» To do
Copy out these lines word for word, starting at the line that contains "Taking the torso" and ending with the last line of the items, both ends included.

[Opening Dataset records section]

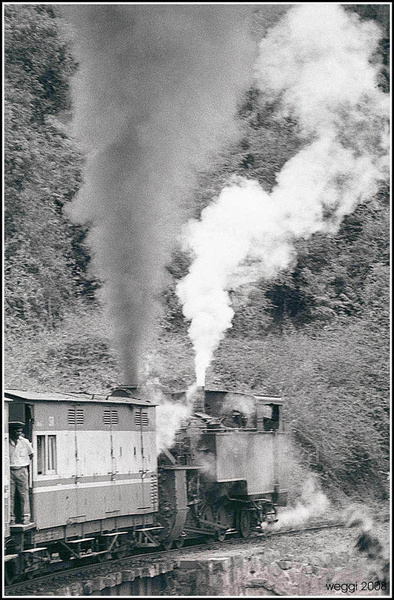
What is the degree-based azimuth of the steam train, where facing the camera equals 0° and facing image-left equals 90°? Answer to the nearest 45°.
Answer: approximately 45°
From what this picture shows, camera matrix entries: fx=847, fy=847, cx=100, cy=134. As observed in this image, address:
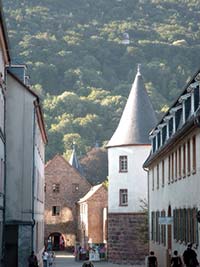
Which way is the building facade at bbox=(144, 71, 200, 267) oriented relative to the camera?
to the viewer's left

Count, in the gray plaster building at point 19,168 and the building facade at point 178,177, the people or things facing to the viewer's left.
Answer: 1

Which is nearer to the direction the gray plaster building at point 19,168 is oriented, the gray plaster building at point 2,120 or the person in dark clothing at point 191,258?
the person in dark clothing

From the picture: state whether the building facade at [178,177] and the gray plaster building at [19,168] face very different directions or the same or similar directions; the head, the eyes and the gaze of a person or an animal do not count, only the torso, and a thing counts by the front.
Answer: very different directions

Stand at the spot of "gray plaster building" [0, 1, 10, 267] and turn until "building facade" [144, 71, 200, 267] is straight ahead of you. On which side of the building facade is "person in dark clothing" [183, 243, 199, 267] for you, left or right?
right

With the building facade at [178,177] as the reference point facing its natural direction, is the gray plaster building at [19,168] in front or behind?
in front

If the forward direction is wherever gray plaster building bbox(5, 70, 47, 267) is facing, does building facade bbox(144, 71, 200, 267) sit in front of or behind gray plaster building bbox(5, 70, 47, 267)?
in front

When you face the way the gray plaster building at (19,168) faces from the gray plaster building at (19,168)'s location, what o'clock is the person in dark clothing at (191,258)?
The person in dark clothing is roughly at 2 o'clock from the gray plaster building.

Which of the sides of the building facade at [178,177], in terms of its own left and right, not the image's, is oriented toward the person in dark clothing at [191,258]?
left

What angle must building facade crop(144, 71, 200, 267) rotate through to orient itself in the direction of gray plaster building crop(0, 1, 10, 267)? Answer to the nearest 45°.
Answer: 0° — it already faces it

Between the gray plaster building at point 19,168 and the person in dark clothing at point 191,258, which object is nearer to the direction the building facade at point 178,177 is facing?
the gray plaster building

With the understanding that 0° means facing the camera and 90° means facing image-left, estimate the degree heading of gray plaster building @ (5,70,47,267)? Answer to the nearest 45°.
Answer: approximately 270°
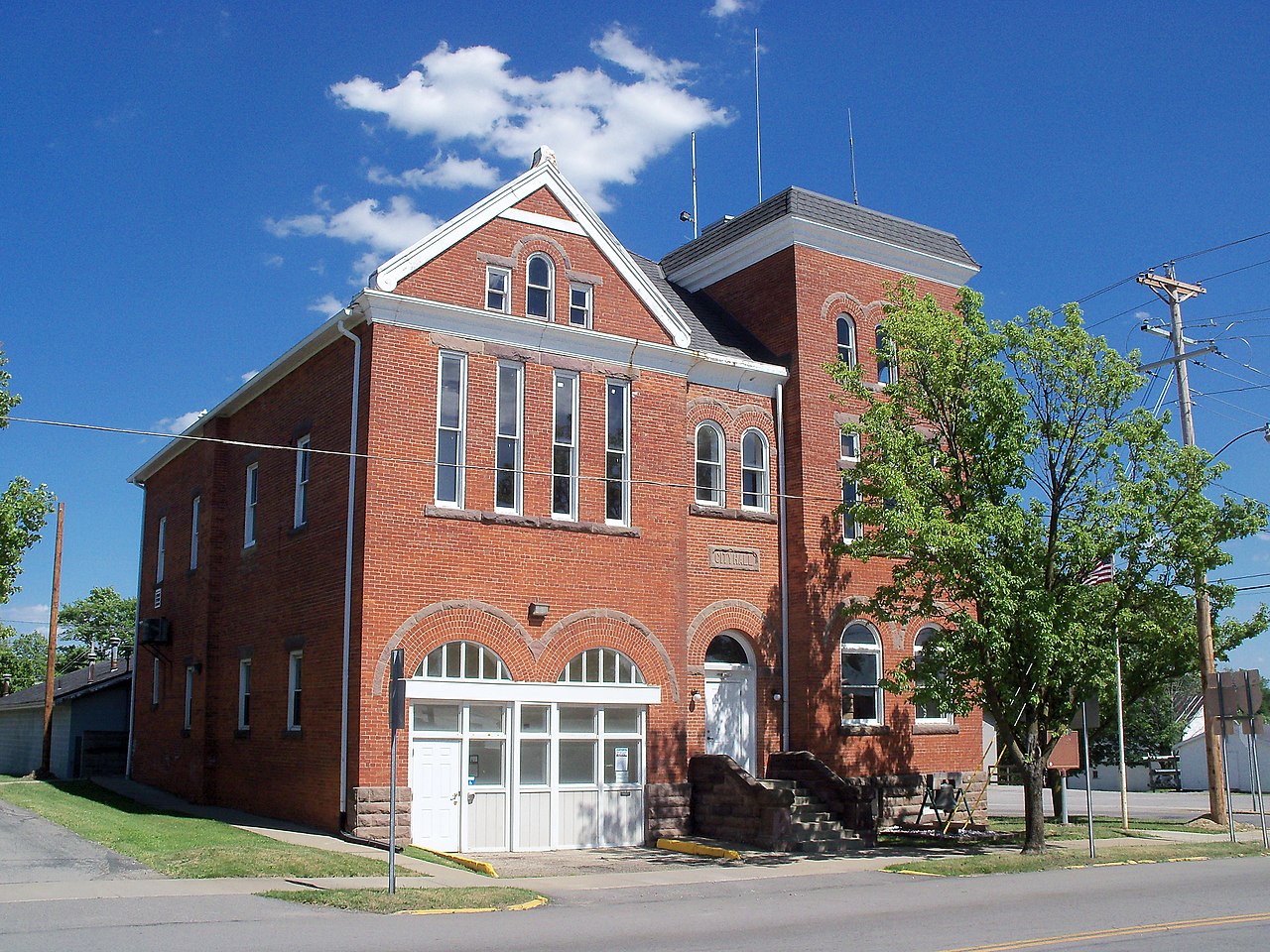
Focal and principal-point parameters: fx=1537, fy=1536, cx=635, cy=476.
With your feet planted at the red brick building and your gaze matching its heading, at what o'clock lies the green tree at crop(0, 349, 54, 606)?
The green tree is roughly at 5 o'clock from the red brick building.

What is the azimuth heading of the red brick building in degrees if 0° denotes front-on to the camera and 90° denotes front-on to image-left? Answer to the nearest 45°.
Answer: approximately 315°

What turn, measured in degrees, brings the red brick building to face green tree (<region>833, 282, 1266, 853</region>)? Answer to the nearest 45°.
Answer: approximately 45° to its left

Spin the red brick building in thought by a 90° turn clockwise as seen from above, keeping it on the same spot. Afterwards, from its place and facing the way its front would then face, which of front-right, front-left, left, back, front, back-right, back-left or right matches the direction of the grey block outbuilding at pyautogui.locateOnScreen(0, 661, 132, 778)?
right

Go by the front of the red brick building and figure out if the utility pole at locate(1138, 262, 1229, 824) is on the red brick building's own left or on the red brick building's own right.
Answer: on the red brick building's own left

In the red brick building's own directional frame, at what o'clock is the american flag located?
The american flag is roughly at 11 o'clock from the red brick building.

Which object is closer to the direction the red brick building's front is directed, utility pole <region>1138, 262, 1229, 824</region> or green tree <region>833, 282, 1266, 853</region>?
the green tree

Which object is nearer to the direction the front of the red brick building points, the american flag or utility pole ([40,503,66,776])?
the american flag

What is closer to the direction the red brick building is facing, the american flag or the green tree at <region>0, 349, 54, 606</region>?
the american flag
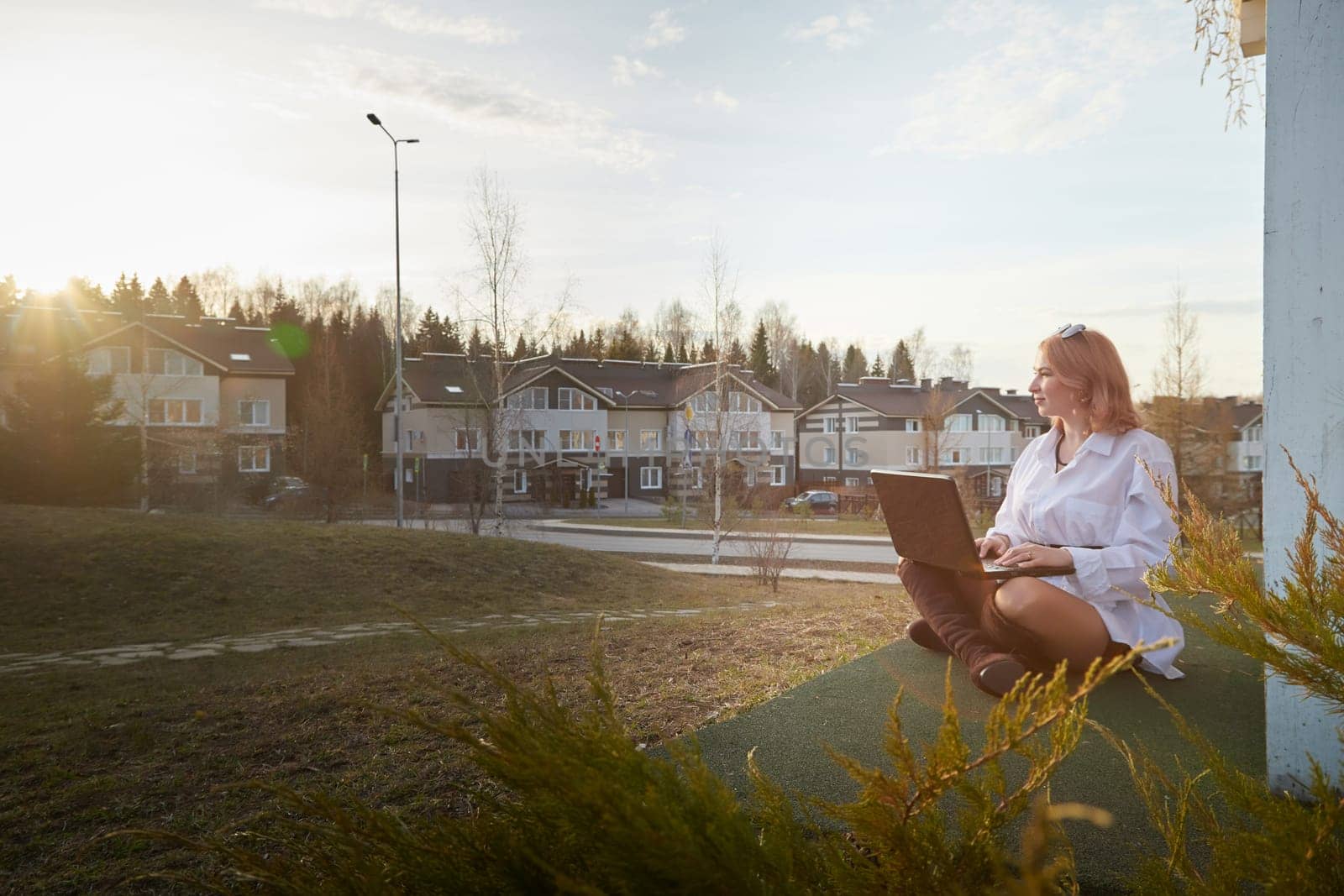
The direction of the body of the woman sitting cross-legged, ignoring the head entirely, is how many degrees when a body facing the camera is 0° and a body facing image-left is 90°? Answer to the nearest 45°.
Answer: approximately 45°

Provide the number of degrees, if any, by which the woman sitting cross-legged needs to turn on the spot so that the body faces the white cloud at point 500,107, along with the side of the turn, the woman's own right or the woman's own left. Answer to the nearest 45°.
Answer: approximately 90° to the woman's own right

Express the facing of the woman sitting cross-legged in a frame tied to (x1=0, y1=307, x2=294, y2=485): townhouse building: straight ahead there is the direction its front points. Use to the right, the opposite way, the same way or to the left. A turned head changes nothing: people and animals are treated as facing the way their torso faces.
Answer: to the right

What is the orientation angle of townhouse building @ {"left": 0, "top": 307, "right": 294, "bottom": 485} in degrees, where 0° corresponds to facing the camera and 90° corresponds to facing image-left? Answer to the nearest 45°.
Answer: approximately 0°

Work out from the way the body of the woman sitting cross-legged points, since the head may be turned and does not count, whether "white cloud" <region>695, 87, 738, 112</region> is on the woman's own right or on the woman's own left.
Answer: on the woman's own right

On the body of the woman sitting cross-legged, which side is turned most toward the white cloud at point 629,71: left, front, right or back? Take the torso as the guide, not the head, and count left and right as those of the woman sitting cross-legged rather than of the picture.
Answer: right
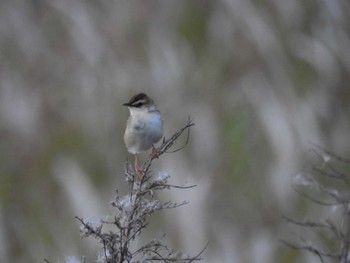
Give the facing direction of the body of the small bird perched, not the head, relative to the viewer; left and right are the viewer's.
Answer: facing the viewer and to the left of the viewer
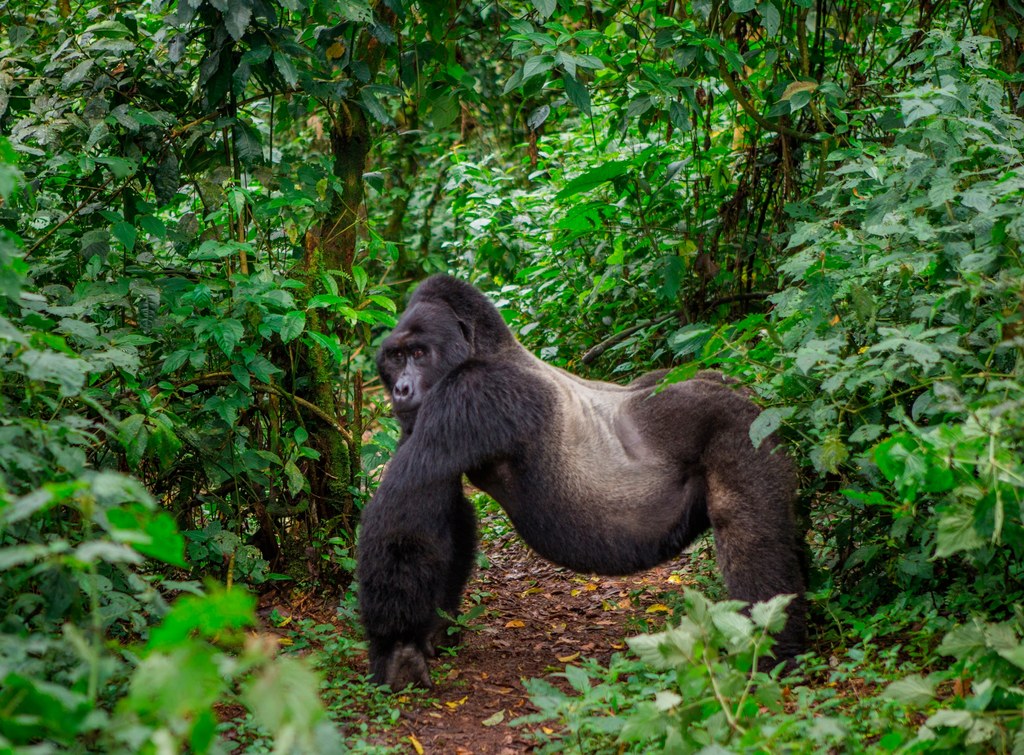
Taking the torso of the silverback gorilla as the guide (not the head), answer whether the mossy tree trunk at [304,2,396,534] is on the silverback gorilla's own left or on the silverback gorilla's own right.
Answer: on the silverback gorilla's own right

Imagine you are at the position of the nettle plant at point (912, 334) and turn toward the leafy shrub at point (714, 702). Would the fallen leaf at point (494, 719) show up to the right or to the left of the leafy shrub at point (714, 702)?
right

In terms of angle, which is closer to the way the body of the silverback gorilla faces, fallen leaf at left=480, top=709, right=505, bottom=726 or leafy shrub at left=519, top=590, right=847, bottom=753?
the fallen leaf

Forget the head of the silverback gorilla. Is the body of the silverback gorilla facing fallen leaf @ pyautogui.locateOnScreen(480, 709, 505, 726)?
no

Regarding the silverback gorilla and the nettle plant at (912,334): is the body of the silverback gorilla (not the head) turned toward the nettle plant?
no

[Closing Dataset records section]

» Response to the task
Taking the torso of the silverback gorilla as the guide (not the head), answer whether the mossy tree trunk at [304,2,396,534] is on the silverback gorilla's own left or on the silverback gorilla's own right.
Answer: on the silverback gorilla's own right

Imagine you are at the position of the nettle plant at point (912, 334) and turn toward the leafy shrub at point (714, 702). Would the fallen leaf at point (494, 719) show up to the right or to the left of the leafy shrub at point (714, 702)?
right

In terms of angle, which is closer to the way the body of the silverback gorilla faces, fallen leaf at left=480, top=709, right=505, bottom=726 or leafy shrub at left=519, top=590, right=847, bottom=753?
the fallen leaf

Forget the head of the silverback gorilla. Is the body of the silverback gorilla facing fallen leaf @ pyautogui.locateOnScreen(480, 709, 505, 726)?
no

Regarding the silverback gorilla and the nettle plant at (912,334): is the body of the silverback gorilla (not the head) turned toward the nettle plant?
no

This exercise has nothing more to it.